The city of Coca, in the Segovia Province part of the autonomous region of Castilla-Leon, is a small town north-west of Madrid hosting an amazing medieval castle.

The city is located at about 140 km from the capital, just a few kilometers off  the main highway connecting Madrid and Valladolid.  An alternate way is to drive from Segovia, another great destination. Coca is north-west of Segovia at about an hour drive. This alternate route can make for a nice loop (Madrid-Segovia-Coca) if you plan to visit Segovia, a must stop in the cities to visit north of Madrid.

Coca features an impresive medieval castle that takes the name of the town, Coca Castle. Built in the second half of the 15th century (around 1493) it is one of the most important castles in Spain from this era and a unique castle not only is Spain but throughout Europe.

Coca Castle overview

Coca Castle overview

As you may note from the pictures, the castle is built of bricks in the Mudejar style. The castle is built in a sandy and wooded land poor in stone. The castle is not Islamic in plan or disposition despite its brick construction but rather Christian.  Built by Don Alfonso Fonseca, Archbishop of Segovia.
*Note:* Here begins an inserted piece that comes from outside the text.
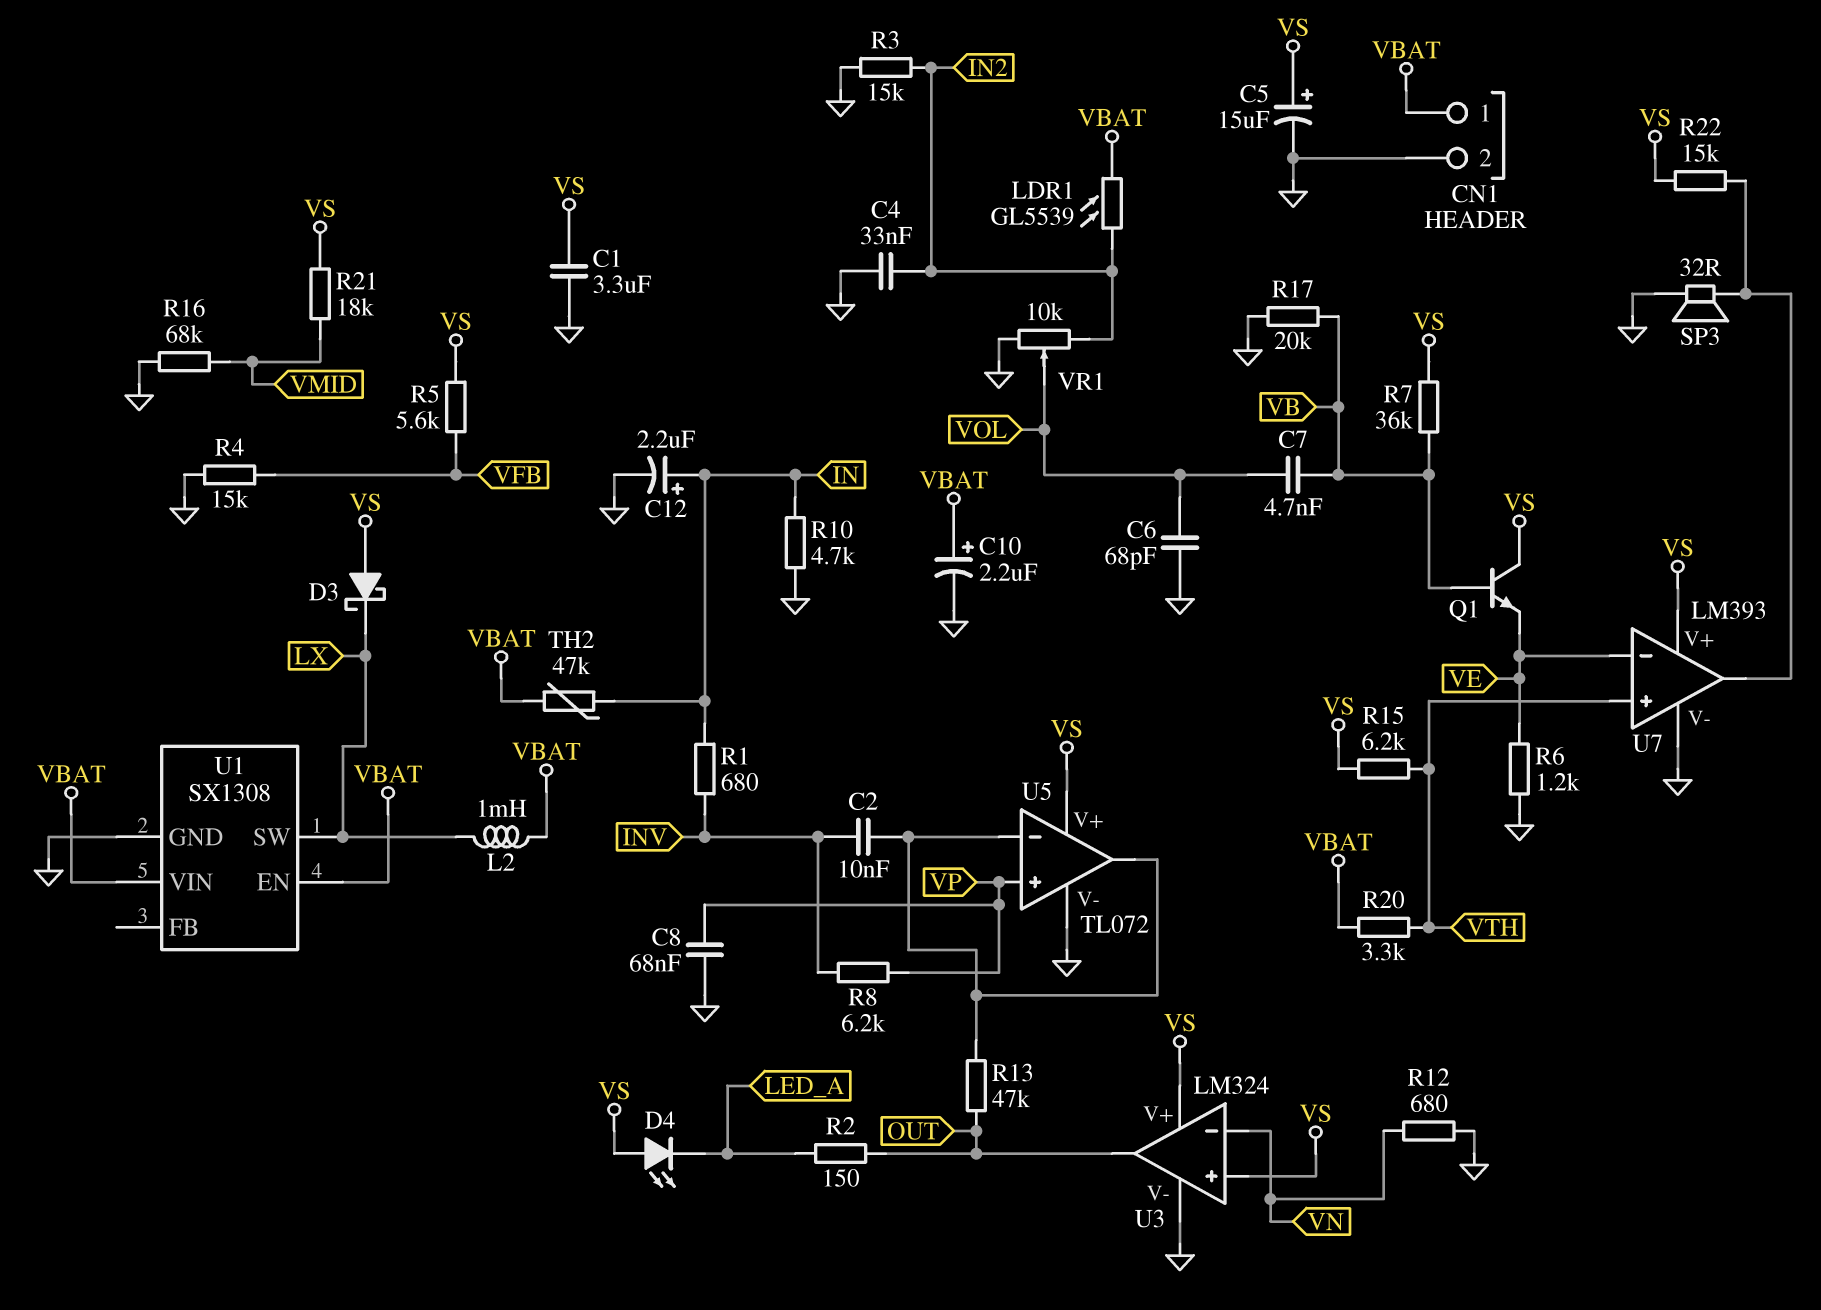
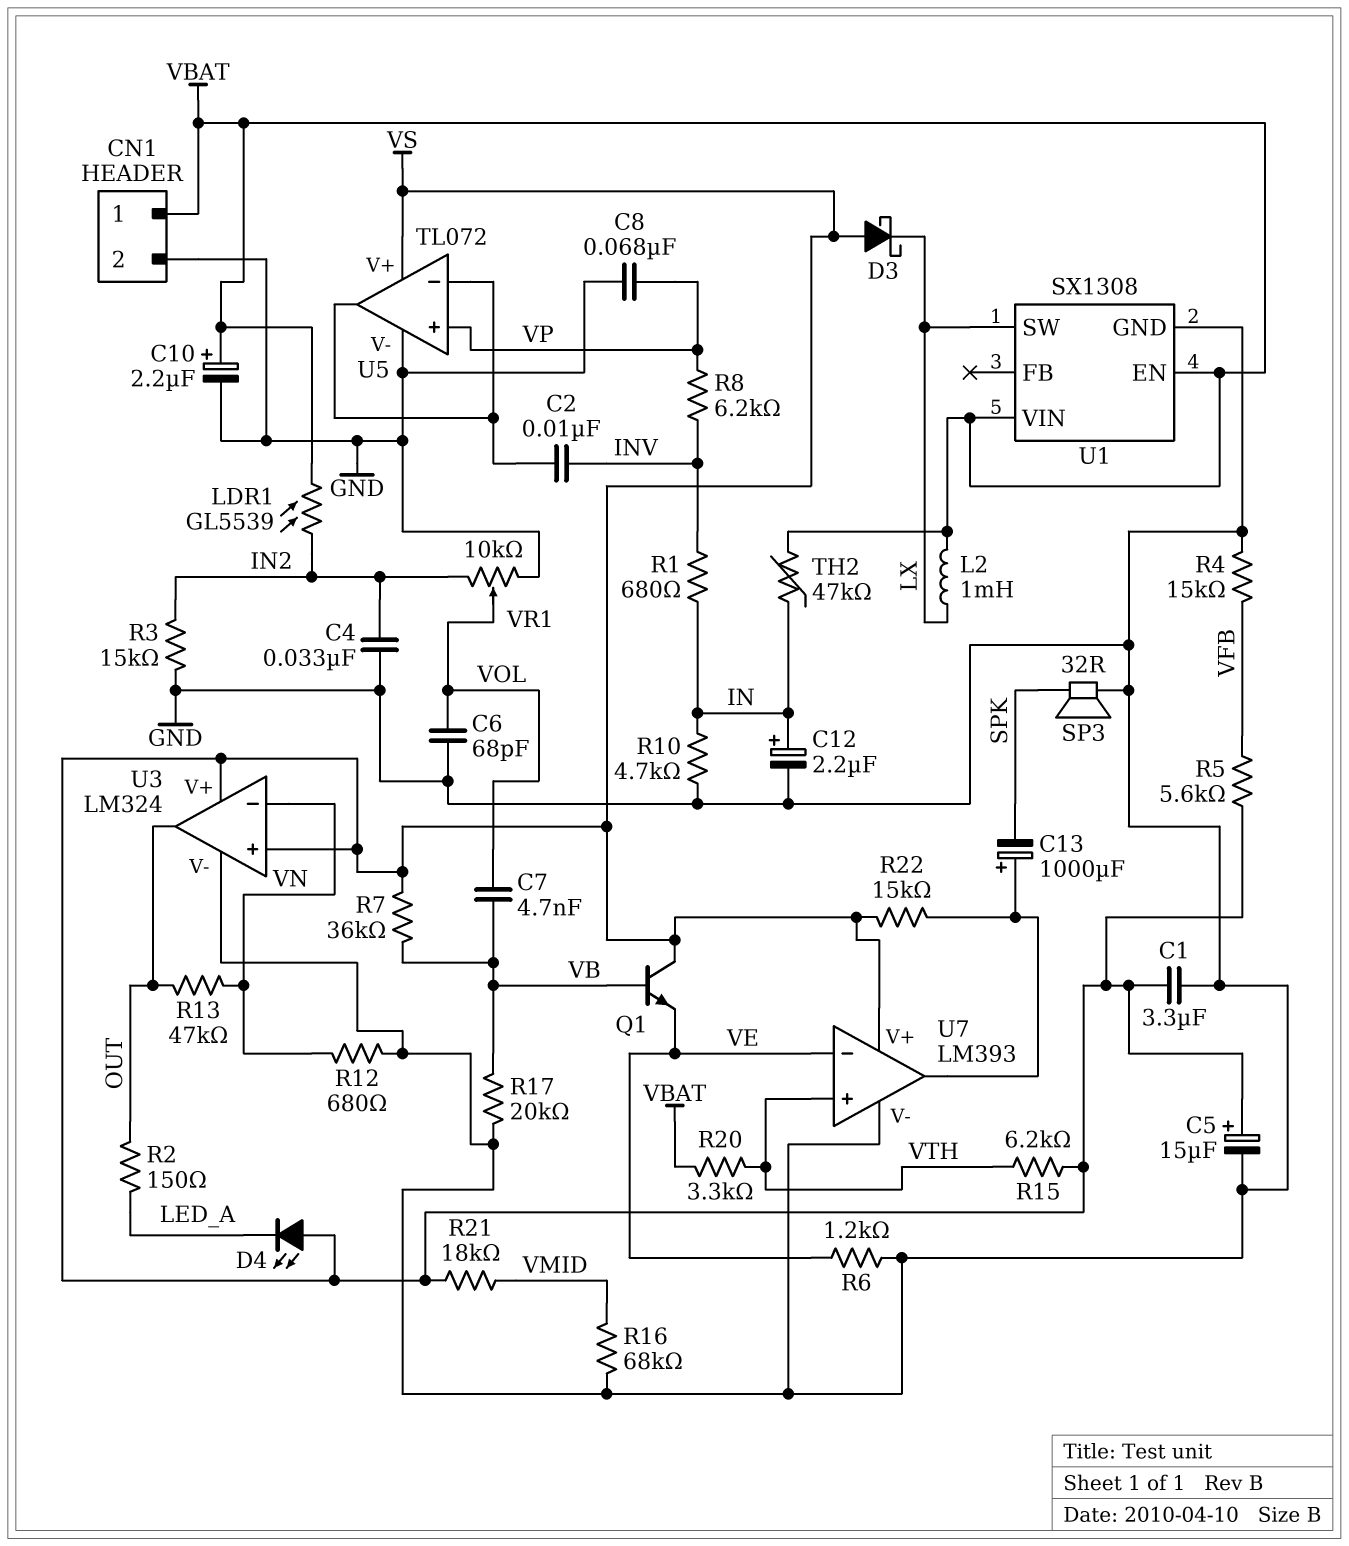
C13: none -> 1000uF (plus U7/out, minus SPK)
R13: 47k (OUT, U5/in-) -> 47k (OUT, VN)
SP3: speaker 32R (GND, U7/out) -> speaker 32R (GND, SPK)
Coca Castle south-east view

Coca Castle south-east view

The castle is built as three “concentric rings”,  figuratively speaking “rings” since it is actually a rectangular structure.  The outer structure featuring four corners with polygonal towers that rise from the bottom of the moat.

Coca Castle polygonal tower.

Coca Castle polygonal tower.

These polygonal towers emerge from a huge and deep moat that is about 40 feet deep. The moat appears to me as being man made. There are two draw bridges to access the castle, I have included pictures of both.

Coca Castle defending wall

Coca Castle defending wall

Here you can  see the second “ring” of extremely strong walls that make the main part of the castle. This also feature polygonal and round towers. You can climb the outer defending wall in the back and get a feel of the warfare this place may have endured.

Coca Castle defending walls and moat

Coca Castle defending walls and moat

There were two draw bridges, one is in use today as the main access to the castle. The other one is a standing column that would have help the bridge. You may note this remnant in one of the pictures. The main draw bridge is in great condition and is the main access to the structure. Crossing the main draw bridge leads you to the outer court yard.

Coca Castle moat and main entrance

Coca Castle moat and main entrance

Once in the outer court yard you can walk around the entire structure, climb the defending walls or go through some interesting passages as you navigate your way to the entrance of the main tower. To gain access to the main tower, now used as a school, there is a set of door, one being a medieval style drop door.

Coca Castle main structure entrance

Coca Castle main structure entrance

I like to include pictures of the landscape surrounding this beautiful towns and interesting featues found along the way. During my drive, a long loop north of Madrid visiting town after town the prevailing scene is included in this blog.

Segovia Province landscape on the way to Coca

Segovia Province landscape on the way to Coca

An interesting feature of this region is the number of stork’s nests, found in just about ever tall structure, literately in very town I visited. In this blog is one found in Coca.